É o árido sertão cearense de sol escaldante, onde o calango torra o peito nos lajedos de macambira, o xique-xique escangota e seca, assistido por um céu azul de anil. A cigarra morena escondida na casca do marmeleiro dispara seu canto agudo ao meio dia com sol a pino. As rolinhas sangue de boi, caldo de feijão e fogo-pagô cai no visgo ou na pedra do bodoque, é presa fácil na bebida do olho d’água e na cacimba do riacho seco a cascavel serpenteia.
Jurema preta perde a folha, no velame estrala o tiú, no toco do sabiá se aninha o inhambu, a juriti arisca não escapa do laço do passarinheiro, assada tempera a farinha que mata a fome do caatingueiro e sua dúzia de doze filhos, famintos de capiau.
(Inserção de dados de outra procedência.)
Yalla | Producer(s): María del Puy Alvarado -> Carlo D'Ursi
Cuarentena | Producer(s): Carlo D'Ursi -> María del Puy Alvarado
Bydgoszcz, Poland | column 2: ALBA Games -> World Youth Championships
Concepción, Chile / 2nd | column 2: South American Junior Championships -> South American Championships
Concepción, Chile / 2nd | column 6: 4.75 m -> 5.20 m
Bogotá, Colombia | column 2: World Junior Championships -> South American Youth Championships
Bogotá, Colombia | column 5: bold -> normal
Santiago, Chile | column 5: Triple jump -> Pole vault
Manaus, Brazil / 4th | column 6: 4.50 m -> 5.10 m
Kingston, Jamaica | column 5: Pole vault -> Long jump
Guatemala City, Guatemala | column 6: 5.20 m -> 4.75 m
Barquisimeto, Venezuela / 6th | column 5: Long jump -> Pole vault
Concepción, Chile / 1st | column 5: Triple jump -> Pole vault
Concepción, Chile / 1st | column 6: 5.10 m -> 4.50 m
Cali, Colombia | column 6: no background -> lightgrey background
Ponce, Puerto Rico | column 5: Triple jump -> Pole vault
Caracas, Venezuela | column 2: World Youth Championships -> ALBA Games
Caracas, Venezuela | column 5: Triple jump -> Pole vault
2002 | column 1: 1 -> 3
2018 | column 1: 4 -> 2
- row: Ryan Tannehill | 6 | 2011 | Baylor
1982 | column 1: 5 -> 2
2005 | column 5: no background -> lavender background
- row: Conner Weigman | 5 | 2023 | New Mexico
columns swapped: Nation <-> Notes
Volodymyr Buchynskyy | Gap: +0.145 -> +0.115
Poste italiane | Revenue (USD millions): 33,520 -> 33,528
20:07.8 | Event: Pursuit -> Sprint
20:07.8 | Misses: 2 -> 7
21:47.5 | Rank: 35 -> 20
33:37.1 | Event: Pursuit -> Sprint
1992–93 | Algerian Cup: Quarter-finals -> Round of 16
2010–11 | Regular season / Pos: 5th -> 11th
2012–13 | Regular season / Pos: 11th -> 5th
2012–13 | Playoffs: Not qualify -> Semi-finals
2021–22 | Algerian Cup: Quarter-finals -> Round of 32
A rudía de dona augusta sustenta a cabaça d’água barrenta, o pote e a cuia descansa na Cantareira. Bastião pinga azeite de mamona no ouvido da espingarda soca-soca, confere as espoletas e fogueteiro no imborná. Vai se esguia pelas sombras da maniçoba na direção do ingá, á espera do jacú, queixada ou preá, tira um naco do fumo de rolo e começa a mascar, sem presa e silencioso deixa o tempo passar, pensa consigo - pelo menos um saruê para casa tenho que levar.
Mais um ano sem chuva, sem roça e sem esperança, o meninos buxudo,tem a canela e pescoço fino, lambe um taco de rapadura com pena de acabar,corre descalço cheio de verme e fome, na casa grande sinhá mocinha lhe ensina o B- A BÀ na cartilha do Mobral.
Passou dia 19 de março dia de São José padroeiro da cabruêra, os sinais não são bons, as pedras de sal amanheceram enxutas, expostas ficaram toda madrugada a espera do orvalho pra molhar, molhar o sal é molhar a fé que faz o sertanejo plantar semente e esperança na terra seca, seca como língua de papagaio amanhece as pedras de sal, profetizando uma grande estiagem.
Bastião olha pro céu como se fizesse uma prece, mas não lhe sai uma palavra se quer, sua vista se escurece o suor escorre em bica se mistura á lagrima que dos olhos desce, é uma enxurrada que rola pela sua face e rompe ao chão, pesada como uma bala de canhão. Com o dorso das mãos limpa as ventas cabra que é macho não chora não, olha pros lados pra ver se alguém lhe ver... Besteira Bastião, tu chora por que tem sentimento bom dentro deste coração, se avie homem! Vixe, será que endoidei, quem falou?
As palavras de alento são frutos da sua imaginação, única companheira fiel na horas de aflição, ela ajuda Bastião pensar, no seus pensamentos lhe anima, não deixa o cabra esmorecer, ele ouve a voz da essência do seu ser, e isso que o faz acreditar,do seu intimo tira força que o impulsiona andar, andar, andar e não parar pra pensar em desistir, abandonar esse torrão? não,jamais! Deus vai me ajudar é aqui.
Volta a tapera de chão batido na costela do serrote, o velho juazeiro faz sombra para os pássaros e animais, jupy cachorro de caça, de fome não caça nada, dorme com o focinho em cima das patas esqueléticas, ao sentir o cheiro do dono corre caxingando ao encontro de Bastião, suas costelas dá pra tocar birimbau de tão magro que está. A fumaça branca sai da chaminé pra se perder no infinito, um toco de aroeira arde na trempe enquanto a panela de barro ferve e serve de ring para poucos grão de feijão se esbofetar no reboliço da vervura. Encostada no giral sem alento Dona Augusta tem seu olhar inquieto na janela que dar pra rodagem, busca ver seu nêgo, quem disse que aqui não tem amor?